Illegal immigration, the other hot topic, would actually recede as a problem if the Clinton tax plan were to be enacted next month. In the extreme, if enough damage is done to the U.S. economy, Americans will be building wooden boats in Florida for escape to Haiti! Now, the problem runs in the other direction. Several hundred thousand illegals a year are funneling into the U.S., and it doesn't seem likely that any barriers will stop them. It is still more promising here than almost anywhere else. Yet there is no supply-side domestic policy in place, except insofar as Alan Greenspan and the Federal Reserve work to preserve the purchasing power of the dollar. People will always leave countries with bad money in search of countries with good money. In this sense, we might say Greenspan is a source of the illegal immigration.
With illegals from Asia and Latin America showing up on street corners all over the country, the debate has resumed on whether immigration is good or bad for the United States. Hardly anyone is making the argument that immigration is bad for the country the immigrants are leaving. It's true the most entrepreneurial and adventurous young men and women are always those who leave a stagnating country for a new land of opportunity. Wouldn't it be better for all concerned if instead of importing these folks we exported our Statue of Liberty, in the form of a supply-side foreign policy?

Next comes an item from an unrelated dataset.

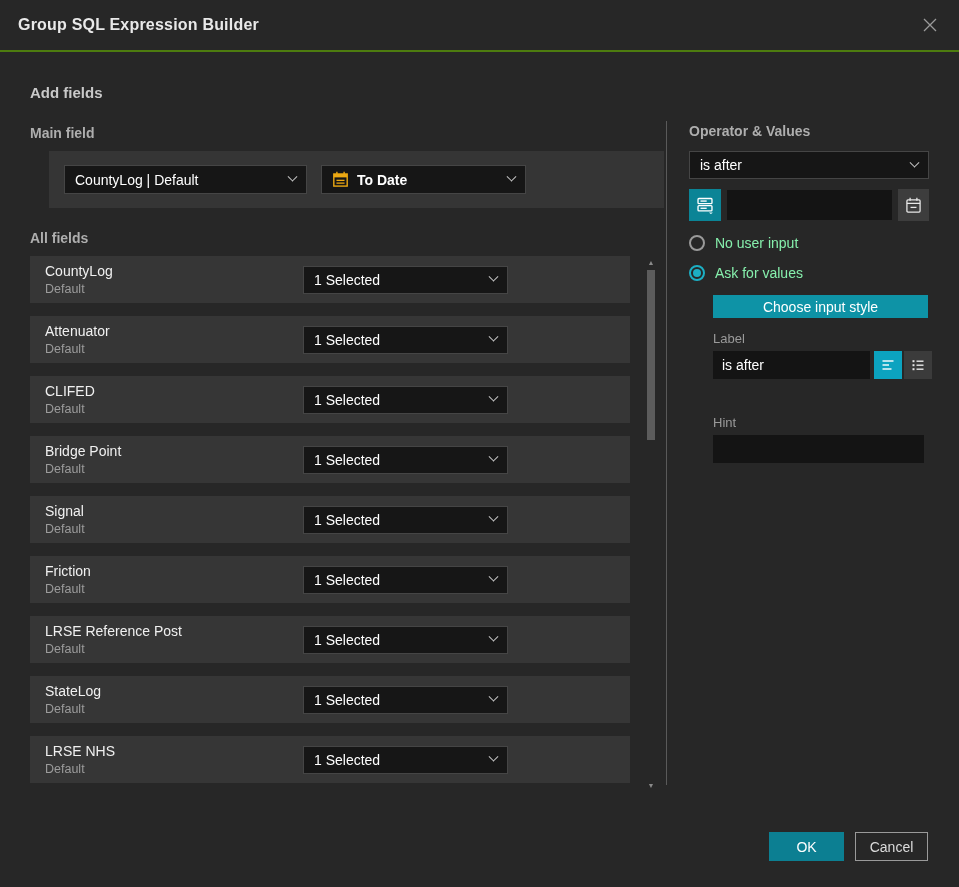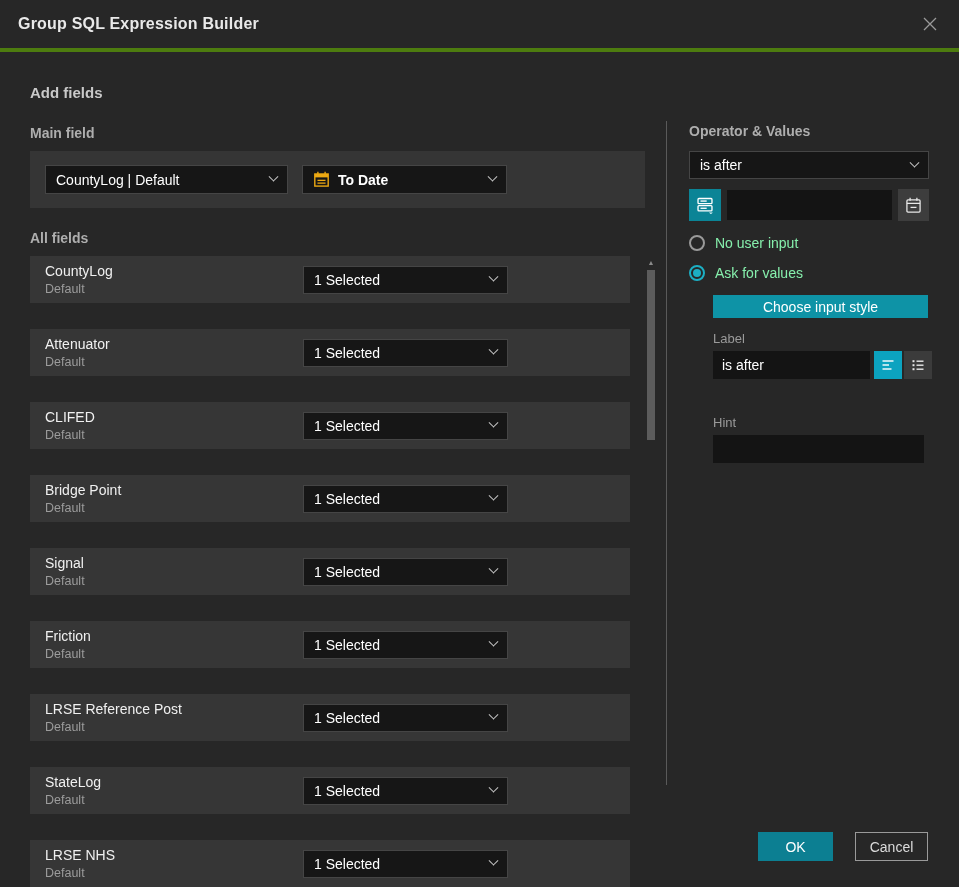"Group SQL Expression Builder" .dlg-header { border-bottom: 4px solid #4d7c0f -> 2px solid #4d7c0f }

Yes, but the Establishment is very stubborn, and will not admit there is this better way. We can be No. 1 in the world by generously sharing ideas of growth with the rest of the world. Or, we can try to remain the No. 1 superpower even while stagnating, by somehow persuading the rest of the world to go into decline. We're at this crossroad now. When President Clinton gets back from Asia with his empty bag, and he confronts a hostile Congress with an empty plan, it will be about time for him to throw away his textbook and start from scratch.